• [Action item]:
Every record is to be printed exactly as written; pictures are to be omitted.

=== Working data ===

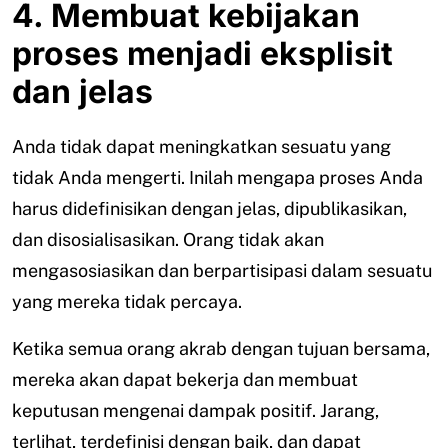
4. Membuat kebijakan
proses menjadi eksplisit
dan jelas
Anda tidak dapat meningkatkan sesuatu yang
tidak Anda mengerti. Inilah mengapa proses Anda
harus didefinisikan dengan jelas, dipublikasikan,
dan disosialisasikan. Orang tidak akan
mengasosiasikan dan berpartisipasi dalam sesuatu
yang mereka tidak percaya.
Ketika semua orang akrab dengan tujuan bersama,
mereka akan dapat bekerja dan membuat
keputusan mengenai dampak positif. Jarang,
terlihat, terdefinisi dengan baik, dan dapat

===

• [Response area]:
4. Membuat kebijakan
proses menjadi eksplisit
dan jelas
Anda tidak dapat meningkatkan sesuatu yang
tidak Anda mengerti. Inilah mengapa proses Anda
harus didefinisikan dengan jelas, dipublikasikan,
dan disosialisasikan. Orang tidak akan
mengasosiasikan dan berpartisipasi dalam sesuatu
yang mereka tidak percaya.
Ketika semua orang akrab dengan tujuan bersama,
mereka akan dapat bekerja dan membuat
keputusan mengenai dampak positif. Jarang,
terlihat, terdefinisi dengan baik, dan dapat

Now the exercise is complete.